*About this exercise*: Please return exactly the lines from the one containing "For every layout" through the end of the records, including both.

[Document layout detection data]
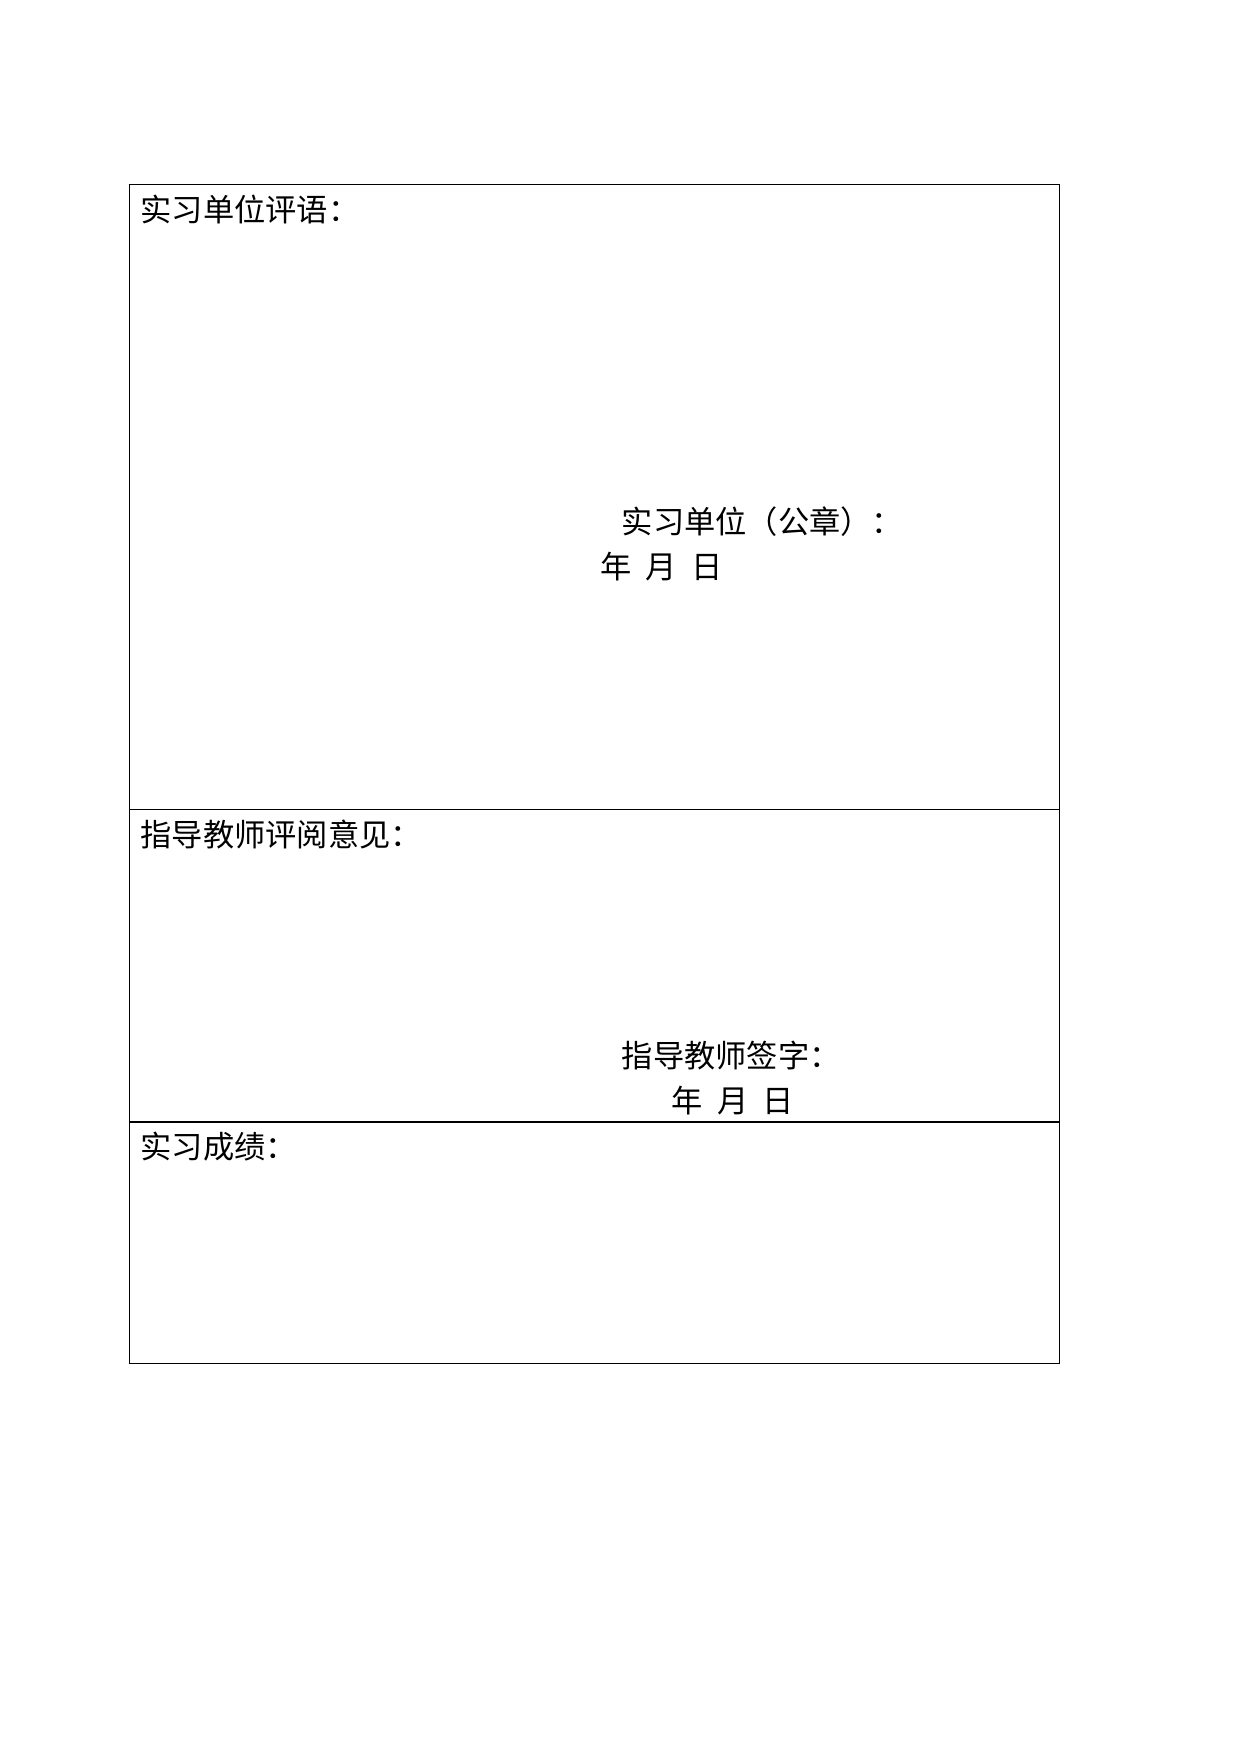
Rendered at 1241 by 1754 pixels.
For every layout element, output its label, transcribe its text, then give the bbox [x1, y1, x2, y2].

table_cell 指导教师评阅意见： 指导教师签字： 年 月 日 [130, 810, 1059, 1121]
table_header 实习单位评语： 实习单位（公章）： 年 月 日 [130, 185, 1059, 809]
table_cell 实习成绩： [130, 1123, 1059, 1362]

*Response for this exercise*:
For every layout element, output its label, transcribe its text, then give the bbox [x1, y1, x2, y2].

table_cell 指导教师评阅意见： 指导教师签字： 年 月 日 [130, 810, 1059, 1121]
table_header 实习单位评语： 实习单位（公章）： 年 月 日 [130, 185, 1059, 809]
table_cell 实习成绩： [130, 1123, 1059, 1362]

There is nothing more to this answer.